Warnings and disclaimers should be prominent.
Offers made only to wholesale investors must be prominently displayed and clear they are not available to retail investors.
The FMA outlined a variety of enforcement actions available, depending on the severity and level of misconduct. These range from engagement and amendment through dialogue, to stop and direction orders, to the use of civil liability provisions for the more serious breaches. A case in example was the FMA’s public direction order (through Fair Dealing provisions) to property development and investment company Du Val, to remove advertising materials likely to mislead or deceive investors. The FMA concluded that advertisements put out by Du Val in relation to its Mortgage Fund Limited Partnership, contained statements comparing favourable returns of their products to bank term deposits but without a balanced view of the risks.
Since the release of the guidance in October 2021, a number of advertisements made by various MIS managers have been identified by the FMA for review, some of which have subsequently been deemed to have breached the new guidelines (and FMCA Fair Dealing provisions). These breaches were a result of failure to meet those considerations outlined above, and ultimately failure to meet the FMA’s overall impression test. Financial product advertisers including MIS Managers should be cautious given the increased levels of scrutiny by the FMA, and a less tolerant approach than before.

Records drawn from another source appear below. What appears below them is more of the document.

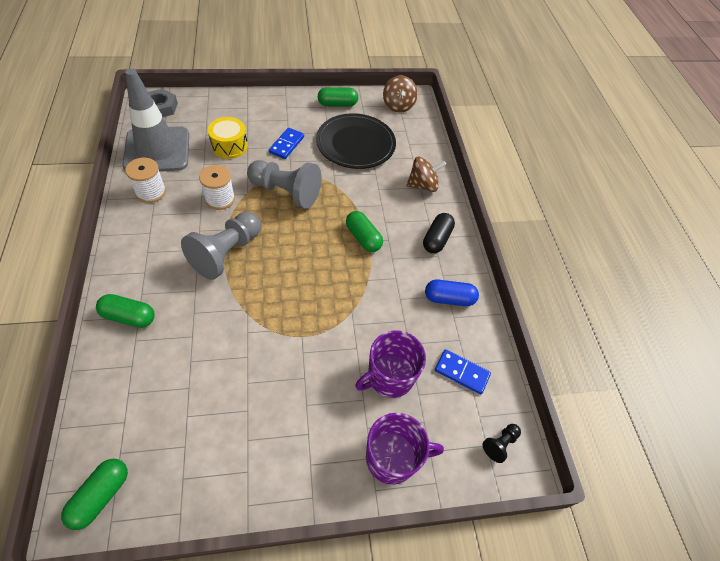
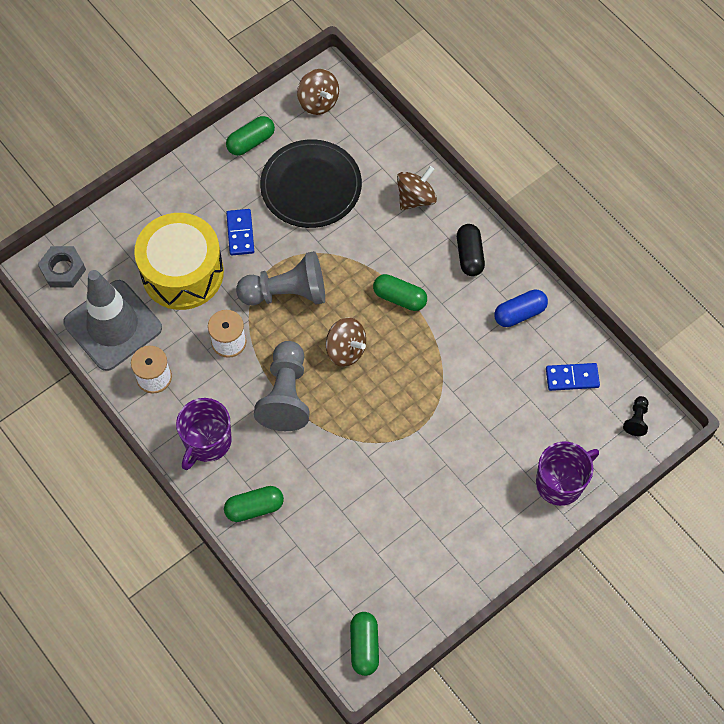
camera: 25 degrees left, 10 degrees up
yellow drum [208,117,248,159] -> yellow drum [134,213,224,310], size x1.81
purple mug [355,330,426,398] -> purple mug moved to [176,398,232,470]
none -> brown spinning top [326,317,366,367]

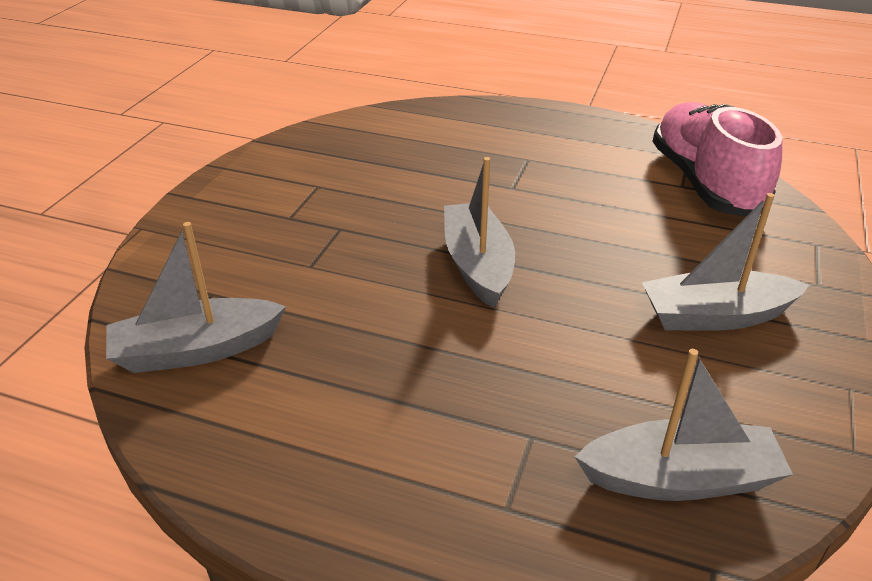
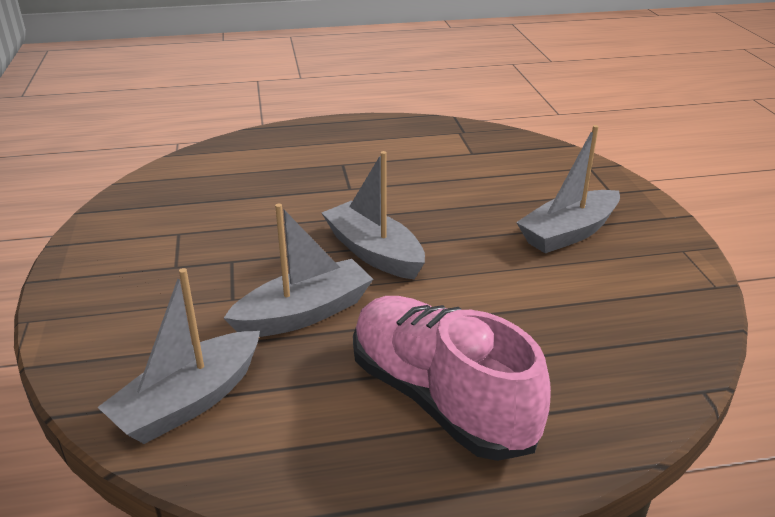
camera: 30 degrees left, 5 degrees down
grey boat [575,349,793,501] -> grey boat moved to [224,204,373,337]
pink shoe [653,102,782,216] -> pink shoe moved to [353,296,551,461]

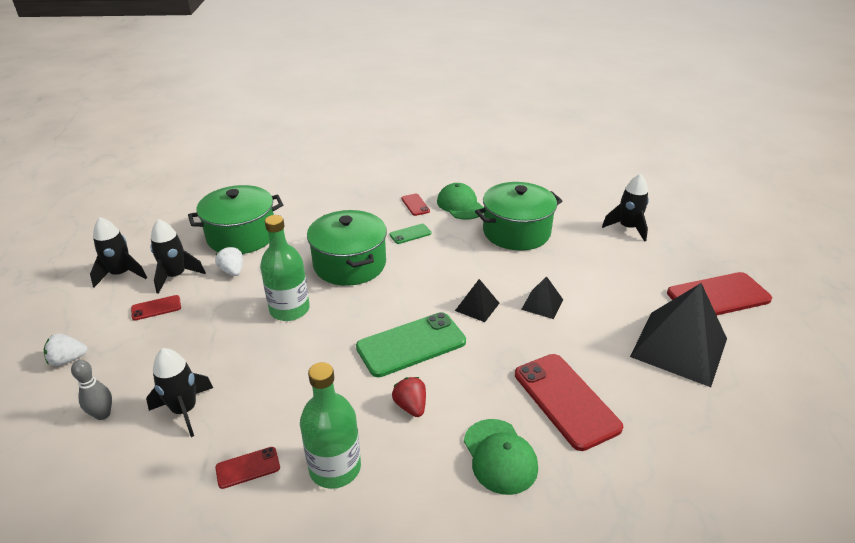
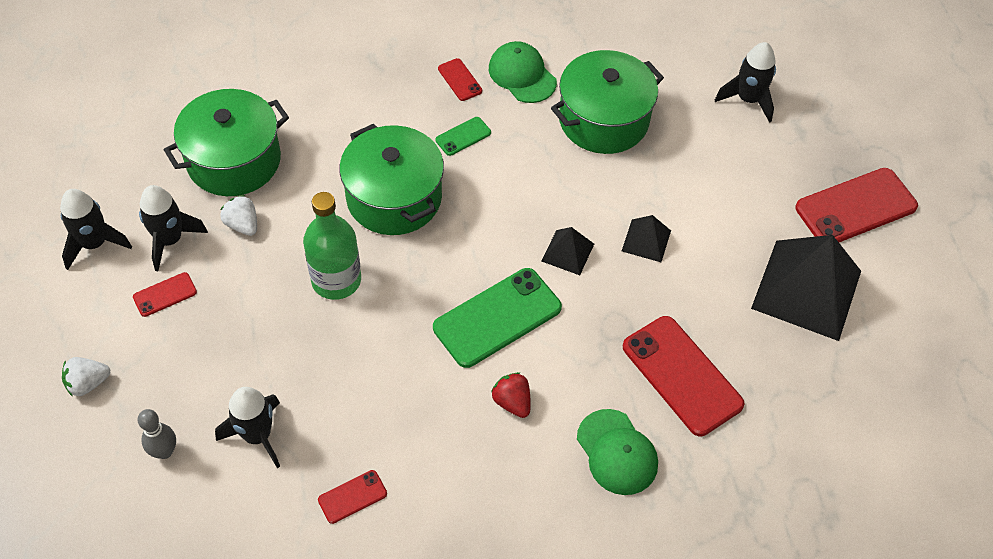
camera: 10 degrees left, 20 degrees up
green bottle [300,362,361,489] -> none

The following recommendations are just a few which will help reduce the risk of non-compliance:
A comprehensive, Board-approved, advertising policy and procedures should be documented and maintained. The document should outline the appropriate delegations, review and approval structure for the advertising process. The staff involved in the advertising sign off process should have first-hand knowledge of the advertising claims.
If the advertising process has been delegated by the Board to management, the Board should periodically seek confirmation from management that advertising delegations are strictly adhered to.
Any comparative advertising requires careful consideration. Providers should ensure that any representation relating to the benefits of their product compared with similar financial products is based on reasonable grounds and those grounds are documented and approved by the provider as part of the sign off process.
Websites should be regularly reviewed for accuracy and the content should be aligned with that of disclosure documents.
Advertising campaigns which have a broad target audience should consider:
Review by legal counsel that specialises in the area of financial product advertising and/or the supervisor.
Testing the proposed advertisement with focus or consumer groups to check how the advertisement will be perceived and whether their overall impression of the advertisement is as intended.
Major advertising campaigns which have the broadest target audience should be noted in Board or governance committee minutes.
The advertising process (including the publication of offer documents) and relevant risks should be considered in the advertiser’s Compliance Assurance Programme (CAP), where the process is tested for effectiveness on a regular basis.